Scala career outlook

I think the outlook for Scala-related employment is much better now than when it was when I first built the site. While it may never replace Java, it certainly has enough traction now that it is going to stick around and be supported for a while, and more employers are starting to use it and look for developers who are familiar with it.

New Authentication mechanism

I’ve begun to look for ways to avoid forcing users to create a username and password for my sites. Not only is it annoying for me to create all the functionality related to it, but requiring users to remember yet another username and password and exposing them to further risk that their password (which they likely use for a lot of sites) may be compromised (even though I’ve always used pretty good password management practices) isn’t ideal either.
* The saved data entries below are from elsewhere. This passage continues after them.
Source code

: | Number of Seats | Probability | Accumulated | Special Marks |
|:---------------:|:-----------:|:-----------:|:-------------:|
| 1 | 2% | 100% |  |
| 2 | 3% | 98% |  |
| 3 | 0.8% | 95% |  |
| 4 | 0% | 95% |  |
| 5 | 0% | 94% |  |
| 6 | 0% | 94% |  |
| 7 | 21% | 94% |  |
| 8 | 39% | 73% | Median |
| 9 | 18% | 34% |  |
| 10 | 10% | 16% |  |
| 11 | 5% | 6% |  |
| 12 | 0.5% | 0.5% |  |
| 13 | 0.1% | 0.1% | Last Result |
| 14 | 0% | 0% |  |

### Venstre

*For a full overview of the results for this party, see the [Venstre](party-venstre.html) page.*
I’m also not a fan of forcing users to use Facebook to login, like a lot of sites are these days – not everybody has a Facebook account, and not all of those who do want it tied to everything they do on the internet.

So, I’m experimenting with JanRain, which lets users choose from a handful of OpenID providers. In my case, I’m allowing – OpenID, Google, LinkedIn, Twitter, Facebook, and Yahoo. I realize that still probably doesn’t cover 100% internet users, but I hope it is close enough that it doesn’t scare people away. I realize this isn’t perfect, but I think a long-term migration path away from people having a login for every site is worth some work and short-term pain. Any feedback or thoughts on this is appreciated.

Developer profiles

I know there are a number of folks in the Scala community who want to find some contract or full-time work doing Scala development, but may not be aware of opportunities. So, I added a developer profile section where developers who want to find work can post information about them and some links to show their ability (for example, it has sections to put your GitHub and StackOverflow accounts). This is pretty basic right now, but there is some potentially interesting functionality I want to work on if it looks like it is something people will use.

Feedback and suggestions are welcomed. Hopefully this site adds some value to the employment situation in the Scala community. If not, at least it was a good excuse to have some fun with Scala, Play 2.0, and MongoDB.